By Fitzroy Fletcher
The Caribbean Agri-Business Association (CABA) has been observing, with more than a little passing interest, the unfolding events of the Guyana sugar industry. We have noted the massive financial losses incurred by the industry over many years, and the efforts of the Guyana Government to halt the consequential strain on the national treasury. We have also noted the decision to close or privatize some estates in order to stem the losses, and, “save” the sugar industry. The repercussions of this decision, in respect of social and economic hardship for many thousands, we see are now unfolding.
The underlying problem
CABA, with its extensive private sector experience in agri-business across the Caribbean, and with its mandate to promote the development of the Sector in the CARICOM Region, could not therefore neglect to address the issues of this vital traditional industry.
CABA has examined the available information on the sugar industry region-wide, and has come to the inescapable conclusion that declining field productivity is the fundamental cause for the malaise in this industry. The fact that increasing agricultural productivity is the backbone of successful agri-business played no small part in influencing our analysis.
The Guyana sugar industry is a case in point. Sugar cane yields have been falling gradually and steadily over the past 70 years. They have fallen from an average of almost 90 Tons cane per Hectare (TC/H) in the 1950’s, down to 55TC/H in 2017. This fact alone is sufficient to demonstrate the declining international competitiveness of the sugar industry and signaled its approaching problems.
This data on falling sugar cane yields has been well known to the stakeholders in the Guyana sugar industry, both management and other staff, but the subsidized price received from the European Union (EU) allowed the industry for decades to avoid giving the problem the attention it deserved. With the removal of subsidies by the EU the scale of the problem is now manifested. To the credit of the EU they provided significant resources to the ACP sugar producing countries, including Guyana to plan and prepare for the “reform of the EU’s sugar regime” which in layman’s terms referred to the removal of subsidies. Unfortunately for the local sugar industry these funds did not have the intended effect of enabling it to be internationally competitive.
Incidentally, the experience of the local rice industry was different. The EU support under the “accompanying measures” to help the rice industry adapt to the closing of the “OCT” route, in effect the removal of a subsidy for rice imports into the EU, was channeled through the Caribbean Rice Association, a private sector led Regional body, which utilized the funds mainly for research to improve yields. The result was a resurgent and thriving rice industry.
Close or privatize
The experience of Jamaica has shown that simply privatizing the sugar estates is not the answer.
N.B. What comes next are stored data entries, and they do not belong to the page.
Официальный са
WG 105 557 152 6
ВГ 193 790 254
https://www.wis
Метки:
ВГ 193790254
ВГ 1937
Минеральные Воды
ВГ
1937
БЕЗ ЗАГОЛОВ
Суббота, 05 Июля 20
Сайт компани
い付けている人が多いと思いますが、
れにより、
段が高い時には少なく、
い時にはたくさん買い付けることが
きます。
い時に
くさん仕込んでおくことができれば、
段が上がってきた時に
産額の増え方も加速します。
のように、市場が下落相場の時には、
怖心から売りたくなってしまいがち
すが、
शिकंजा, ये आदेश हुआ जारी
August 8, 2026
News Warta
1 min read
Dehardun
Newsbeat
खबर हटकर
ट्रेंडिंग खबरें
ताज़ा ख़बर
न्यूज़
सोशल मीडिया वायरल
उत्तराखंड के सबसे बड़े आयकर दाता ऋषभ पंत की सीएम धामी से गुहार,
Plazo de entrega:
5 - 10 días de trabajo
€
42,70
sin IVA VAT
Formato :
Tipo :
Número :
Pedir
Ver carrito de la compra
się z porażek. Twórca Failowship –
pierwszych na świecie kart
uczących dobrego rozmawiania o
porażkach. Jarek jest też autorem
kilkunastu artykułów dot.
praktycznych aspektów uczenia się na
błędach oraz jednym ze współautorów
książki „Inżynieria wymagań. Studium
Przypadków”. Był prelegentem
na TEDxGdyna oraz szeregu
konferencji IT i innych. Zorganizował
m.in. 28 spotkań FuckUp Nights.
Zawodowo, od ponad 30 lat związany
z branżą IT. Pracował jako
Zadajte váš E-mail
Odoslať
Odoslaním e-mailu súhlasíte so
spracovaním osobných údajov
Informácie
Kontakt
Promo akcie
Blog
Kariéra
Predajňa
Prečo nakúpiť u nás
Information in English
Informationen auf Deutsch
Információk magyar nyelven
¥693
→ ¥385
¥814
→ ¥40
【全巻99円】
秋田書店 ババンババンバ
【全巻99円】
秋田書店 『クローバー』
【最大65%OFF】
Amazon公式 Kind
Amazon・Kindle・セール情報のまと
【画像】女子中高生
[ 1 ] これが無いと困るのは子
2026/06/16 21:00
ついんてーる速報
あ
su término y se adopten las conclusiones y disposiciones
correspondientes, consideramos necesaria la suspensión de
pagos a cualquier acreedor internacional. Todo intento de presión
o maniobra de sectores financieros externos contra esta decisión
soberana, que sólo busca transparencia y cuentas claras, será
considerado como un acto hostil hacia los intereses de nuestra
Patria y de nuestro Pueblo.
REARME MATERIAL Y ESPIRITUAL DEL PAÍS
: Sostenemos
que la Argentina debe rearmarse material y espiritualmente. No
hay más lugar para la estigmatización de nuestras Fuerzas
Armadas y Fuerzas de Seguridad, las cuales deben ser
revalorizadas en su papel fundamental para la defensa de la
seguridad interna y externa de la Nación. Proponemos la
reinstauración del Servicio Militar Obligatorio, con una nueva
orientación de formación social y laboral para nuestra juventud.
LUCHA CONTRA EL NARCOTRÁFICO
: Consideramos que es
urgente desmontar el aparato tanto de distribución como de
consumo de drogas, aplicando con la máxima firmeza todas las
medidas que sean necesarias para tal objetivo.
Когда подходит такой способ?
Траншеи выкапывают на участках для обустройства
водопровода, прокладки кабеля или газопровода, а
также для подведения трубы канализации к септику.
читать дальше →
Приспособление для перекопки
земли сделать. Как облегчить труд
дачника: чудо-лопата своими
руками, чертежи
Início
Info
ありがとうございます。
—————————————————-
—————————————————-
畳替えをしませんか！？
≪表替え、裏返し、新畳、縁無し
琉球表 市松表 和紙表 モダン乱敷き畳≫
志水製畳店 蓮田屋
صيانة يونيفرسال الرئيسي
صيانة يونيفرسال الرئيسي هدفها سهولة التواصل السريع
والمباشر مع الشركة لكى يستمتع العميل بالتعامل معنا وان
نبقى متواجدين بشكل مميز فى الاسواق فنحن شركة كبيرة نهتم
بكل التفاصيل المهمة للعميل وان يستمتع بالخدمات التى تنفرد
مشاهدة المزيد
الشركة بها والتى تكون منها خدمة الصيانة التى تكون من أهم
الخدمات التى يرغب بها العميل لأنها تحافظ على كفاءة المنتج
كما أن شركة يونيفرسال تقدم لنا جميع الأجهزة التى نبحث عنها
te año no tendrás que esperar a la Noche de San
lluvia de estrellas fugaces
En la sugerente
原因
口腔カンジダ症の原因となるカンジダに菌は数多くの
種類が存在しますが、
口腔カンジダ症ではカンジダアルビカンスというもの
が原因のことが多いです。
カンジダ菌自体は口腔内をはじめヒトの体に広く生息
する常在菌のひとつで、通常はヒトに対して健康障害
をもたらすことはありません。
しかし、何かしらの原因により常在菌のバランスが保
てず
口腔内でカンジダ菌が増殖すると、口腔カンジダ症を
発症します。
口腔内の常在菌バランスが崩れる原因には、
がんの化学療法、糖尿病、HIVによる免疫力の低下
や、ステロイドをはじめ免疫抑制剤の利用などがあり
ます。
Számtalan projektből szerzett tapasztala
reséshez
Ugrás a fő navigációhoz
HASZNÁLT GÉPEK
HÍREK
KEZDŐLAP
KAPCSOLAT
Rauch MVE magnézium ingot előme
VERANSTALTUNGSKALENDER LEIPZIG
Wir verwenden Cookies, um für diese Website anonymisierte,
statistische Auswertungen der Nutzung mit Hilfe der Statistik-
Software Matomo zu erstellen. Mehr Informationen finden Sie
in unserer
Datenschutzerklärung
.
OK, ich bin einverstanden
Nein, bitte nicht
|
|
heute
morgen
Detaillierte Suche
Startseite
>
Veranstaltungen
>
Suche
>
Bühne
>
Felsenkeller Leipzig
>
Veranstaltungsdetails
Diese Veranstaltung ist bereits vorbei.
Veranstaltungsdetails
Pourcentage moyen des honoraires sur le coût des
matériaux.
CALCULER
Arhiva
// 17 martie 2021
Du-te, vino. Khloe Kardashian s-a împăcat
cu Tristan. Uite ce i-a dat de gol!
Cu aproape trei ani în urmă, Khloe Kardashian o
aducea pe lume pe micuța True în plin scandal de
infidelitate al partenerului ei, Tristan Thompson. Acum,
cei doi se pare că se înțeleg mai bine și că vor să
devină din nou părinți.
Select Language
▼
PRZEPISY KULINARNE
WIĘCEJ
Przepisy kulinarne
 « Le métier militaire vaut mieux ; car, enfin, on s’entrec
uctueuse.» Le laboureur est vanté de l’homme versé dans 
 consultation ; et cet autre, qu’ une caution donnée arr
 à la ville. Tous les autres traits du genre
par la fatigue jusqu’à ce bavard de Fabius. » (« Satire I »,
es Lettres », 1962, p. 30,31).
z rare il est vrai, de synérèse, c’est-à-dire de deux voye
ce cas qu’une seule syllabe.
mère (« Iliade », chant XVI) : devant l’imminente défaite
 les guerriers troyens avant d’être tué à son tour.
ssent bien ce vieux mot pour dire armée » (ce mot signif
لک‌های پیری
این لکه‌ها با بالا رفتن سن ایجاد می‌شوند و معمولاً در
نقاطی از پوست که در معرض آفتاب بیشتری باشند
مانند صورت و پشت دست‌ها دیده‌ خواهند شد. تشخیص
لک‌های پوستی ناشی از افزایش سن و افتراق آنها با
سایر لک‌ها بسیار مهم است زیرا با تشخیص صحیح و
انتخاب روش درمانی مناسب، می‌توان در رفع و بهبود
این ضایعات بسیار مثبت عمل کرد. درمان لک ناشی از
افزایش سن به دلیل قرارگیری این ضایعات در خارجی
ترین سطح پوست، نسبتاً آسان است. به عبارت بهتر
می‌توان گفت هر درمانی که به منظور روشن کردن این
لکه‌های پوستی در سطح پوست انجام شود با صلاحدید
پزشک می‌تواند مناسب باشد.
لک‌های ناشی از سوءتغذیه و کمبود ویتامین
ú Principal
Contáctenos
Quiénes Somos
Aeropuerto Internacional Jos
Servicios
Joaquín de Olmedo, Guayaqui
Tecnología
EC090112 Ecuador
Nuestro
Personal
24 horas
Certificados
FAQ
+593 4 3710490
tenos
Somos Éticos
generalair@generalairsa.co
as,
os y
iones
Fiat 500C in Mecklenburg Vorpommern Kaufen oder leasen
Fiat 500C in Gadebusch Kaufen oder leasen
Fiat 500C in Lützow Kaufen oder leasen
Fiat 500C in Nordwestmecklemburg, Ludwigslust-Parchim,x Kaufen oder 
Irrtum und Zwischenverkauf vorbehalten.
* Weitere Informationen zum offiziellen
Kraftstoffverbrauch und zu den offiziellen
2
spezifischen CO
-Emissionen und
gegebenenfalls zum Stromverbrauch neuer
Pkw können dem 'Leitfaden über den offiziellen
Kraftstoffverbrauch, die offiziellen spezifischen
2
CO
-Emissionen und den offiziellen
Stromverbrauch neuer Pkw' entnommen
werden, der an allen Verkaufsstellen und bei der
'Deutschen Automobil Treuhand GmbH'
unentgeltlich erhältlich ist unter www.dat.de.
The Jamaican Government sold the Frome, Monymusk and Bernard Lodge estates in 2010 to Pan Caribbean Sugar Company (PCSC), a subsidiary of Complast International, a Chinese company. PCSC invested over US$250 million to renovate the factories. But after years of multi-billion Jamaican dollar losses they announced in January 2017 that they were walking away from their investment. The Jamaican Industry, Commerce, Agriculture and Fisheries Minister Mr. Karl Samuda was quoted as saying, that the success of PCSC was “compromised by inadequate attention to the fields where all the money (in sugar) is made”.\
The way forward
CABA’s recommendations for saving the sugar industry centres around methodologies for significantly improving sugar cane yields. As private sector operatives we cannot overlook the other links in the value chain, such as efficient sugar processing to produce a high quality product, and, effective marketing to take a share of the global market. However, we know the industry has to rest on a solid foundation of high field productivity.
The vital question is, therefore, how can we dramatically turn around traditionally falling sugar cane yields, with minimal increases in field costs? This is an agriculture research question, and CABA has submitted since May, 2017, a detailed proposal, with the help of highly qualified and experienced research professionals, to achieve a minimum of a 50% improvement of yields within 2 years. We have not to date received an actionable response from the Government, perhaps because a two-year time frame looks too far in the future when dealing with the extant repercussions of the estate closings. However, in the meanwhile, we note that the Minister of Agriculture has announced that GuySuCo expects a 42%
improvement in yields in 2018. This of course would be a miraculous achievement, reversing in one year 70 years of falling yields. We admire this announcement by the Minister, reflecting no doubt, the optimism of the GuySuCo research department, since we recognize that this achievement alone would in a major way solve GuySuCo’s problems.
However, commendable this optimism is, we would proffer that the matter of increasing sugar cane yields is so critical to the success of the industry that a major national effort is required researching a range of technologies to identify the most beneficial.
On the related over-arching issue of advancing agri-business development through enhanced research and development, the President of CABA, Mr. Vassel Stewart, who serves also as the Director of the Trinidad and Tobago Agri-Business Association, had written to the President of the Cooperative Republic of Guyana in June, 2016, imploring his support as “Lead Head of State” with responsibility for Agricultural development in the Caribbean Community, in advancing CABA’s recommendations for reorganizing and funding enhanced agriculture research towards accelerating agri-business development in the Region. We still await his response.
The sugar industry’s problems exemplify this critical need in the Region.